• Passage for review
────────────────────────────────────────
Changing stroke rehab and research worldwide now.Time is Brain! trillions and trillions of neurons that DIE each day because there are NO effective hyperacute therapies besides tPA(only 12% effective). I have 523 posts on hyperacute therapy, enough for researchers to spend decades proving them out. These are my personal ideas and blog on stroke rehabilitation and stroke research. Do not attempt any of these without checking with your medical provider. Unless you join me in agitating, when you need these therapies they won't be there.

What this blog is for:

My blog is not to help survivors recover, it is to have the 10 million yearly stroke survivors light fires underneath their doctors, stroke hospitals and stroke researchers to get stroke solved. 100% recovery. The stroke medical world is completely failing at that goal, they don't even have it as a goal. Shortly after getting out of the hospital and getting NO information on the process or protocols of stroke rehabilitation and recovery I started searching on the internet and found that no other survivor received useful information. This is an attempt to cover all stroke rehabilitation information that should be readily available to survivors so they can talk with informed knowledge to their medical staff. It lays out what needs to be done to get stroke survivors closer to 100% recovery. It's quite disgusting that this information is not available from every stroke association and doctors group.

Tuesday, January 29, 2019

Blood-brain barrier test may predict dementia

There is this damage to the blood brain barrier from your stroke, so ask your doctor what exactly they are doing to fix that problem.  Inflammatory action leaking through the blood brain barrier from the neuronal cascade of death in the first week. How soon does this damage need to be fixed to prevent dementia?

 

Blood-brain barrier test may predict dementia

 

At a Glance

  • A study shows that people with early cognitive impairment develop damage to the blood-brain barrier.
  • Measuring the breakdown of this barrier could be an early way to test for cognitive impairment in dementia, including Alzheimer’s disease.
Female nurse preparing a mature patient for an MRI Scan. Researchers have been looking for ways to test for early signs of dementias and develop strategies that prevent disease progression.Skynesher / E+ / Getty Images
Cognitive impairment is when a person has problems remembering, learning, concentrating, or making decisions that affect everyday life. Millions of people in the U.S. show some sort of cognitive impairment. People with cognitive impairment are at higher risk for developing dementia, which is the loss of cognitive functioning. Alzheimer's disease is the most common dementia diagnosis.
Researchers have been looking for ways to test for early signs of cognitive impairment and dementia. Early detection could open the door to strategies that prevent disease progression. Potential biomarkers include changes in the size and function of the brain and its parts, as well as levels of certain proteins seen on brain scans, in cerebrospinal fluid, and in blood. People with Alzheimer’s disease, for example, have abnormally high levels of plaques made up of beta-amyloid and tangles made of tau proteins.
────────────────────────────────────────
• Work to complete
a) Copy everything in the blood-brain barrier post from "There is this" down to "including Alzheimer’s disease.".
b) Go on with the blood-brain barrier post, starting right after its last sentence.
The material that comes next is drawn from a separate source.

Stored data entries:
────────────────────────────────────────
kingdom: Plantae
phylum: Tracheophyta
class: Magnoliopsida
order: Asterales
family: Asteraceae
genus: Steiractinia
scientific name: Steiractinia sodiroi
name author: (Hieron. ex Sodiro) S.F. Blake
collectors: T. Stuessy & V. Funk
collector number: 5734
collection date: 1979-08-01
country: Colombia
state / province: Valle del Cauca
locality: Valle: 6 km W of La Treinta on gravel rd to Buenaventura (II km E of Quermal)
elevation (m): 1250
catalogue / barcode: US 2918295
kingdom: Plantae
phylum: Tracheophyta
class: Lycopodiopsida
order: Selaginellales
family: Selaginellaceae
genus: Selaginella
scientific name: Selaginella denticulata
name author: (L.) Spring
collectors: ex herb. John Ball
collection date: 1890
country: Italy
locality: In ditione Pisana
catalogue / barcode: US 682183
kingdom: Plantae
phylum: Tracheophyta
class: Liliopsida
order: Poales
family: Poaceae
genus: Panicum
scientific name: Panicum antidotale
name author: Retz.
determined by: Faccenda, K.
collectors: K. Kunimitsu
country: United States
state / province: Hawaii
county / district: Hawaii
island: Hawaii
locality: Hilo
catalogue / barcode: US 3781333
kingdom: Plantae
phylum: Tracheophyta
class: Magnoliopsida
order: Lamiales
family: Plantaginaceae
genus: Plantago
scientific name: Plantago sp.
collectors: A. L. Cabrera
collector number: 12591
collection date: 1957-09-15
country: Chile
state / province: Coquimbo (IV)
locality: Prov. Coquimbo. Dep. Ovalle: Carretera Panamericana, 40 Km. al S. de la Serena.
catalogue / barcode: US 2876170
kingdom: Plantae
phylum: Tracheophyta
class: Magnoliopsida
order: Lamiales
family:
────────────────────────────────────────
• Exercise answers
a)
There is this damage to the blood brain barrier from your stroke, so ask your doctor what exactly they are doing to fix that problem.  Inflammatory action leaking through the blood brain barrier from the neuronal cascade of death in the first week. How soon does this damage need to be fixed to prevent dementia?

 

Blood-brain barrier test may predict dementia

 

At a Glance

  • A study shows that people with early cognitive impairment develop damage to the blood-brain barrier.
  • Measuring the breakdown of this barrier could be an early way to test for cognitive impairment in dementia, including Alzheimer’s disease.

b)
To look for earlier biomarkers of cognitive decline, a team led by Dr. Berislav V. Zlokovic at the University of Southern California, Los Angeles, examined two markers involved in the breakdown of the blood-brain barrier. This barrier controls the movement of cells and molecules between the blood and the fluid that surrounds the brain’s nerve cells. Past studies have found that abnormalities in the small blood vessels (capillaries) of the brain often contribute to dementia.
The team enrolled more than 160 people with and without cognitive impairment. They measured levels of the soluble form of a protein called platelet-derived growth factor receptor beta (PDGFRβ). PDGFRβ is found in the capillaries that maintain the blood-brain barrier’s integrity. Levels of the soluble form rise in cerebrospinal fluid when the blood-brain barrier is compromised. The team also tracked the integrity of the blood-brain barrier in 73 participants using an MRI-based technique they’d previously developed. The study was supported in part by NIH’s National Institute on Aging (NIA) and National Institute of Neurological Disorders and Stroke (NINDS). Results were published online on January 14, 2018, in Nature Medicine.
The researchers found that, compared with those without cognitive impairment, those with cognitive impairment had higher levels of soluble PDGFRβ and a greater breakdown in the blood-brain barrier of certain brain regions. Notably, both these measures were independent of beta-amyloid and tau protein levels. The findings suggest these measurements could pave the way for an early diagnostic test for cognitive impairment from Alzheimer’s disease as well as other causes.
“This is a solid step towards an accurate and reliable test that could be an earliest sign of critical brain damage in some people with Alzheimer’s disease and related dementias” says Dr. Roderick Corriveau, a program director at NINDS.
“Because of our aging population and growing public health concerns, efforts to find a reliable and accurate predictor of cognitive impairment and dementia are very important to researchers and the public,” explains Dr. Suzana Petanceska, a program director at NIA. “These early results are showing one possible, promising way to quantify risk.”
The researchers are planning to further validate these results by conducting a second trial with more participants.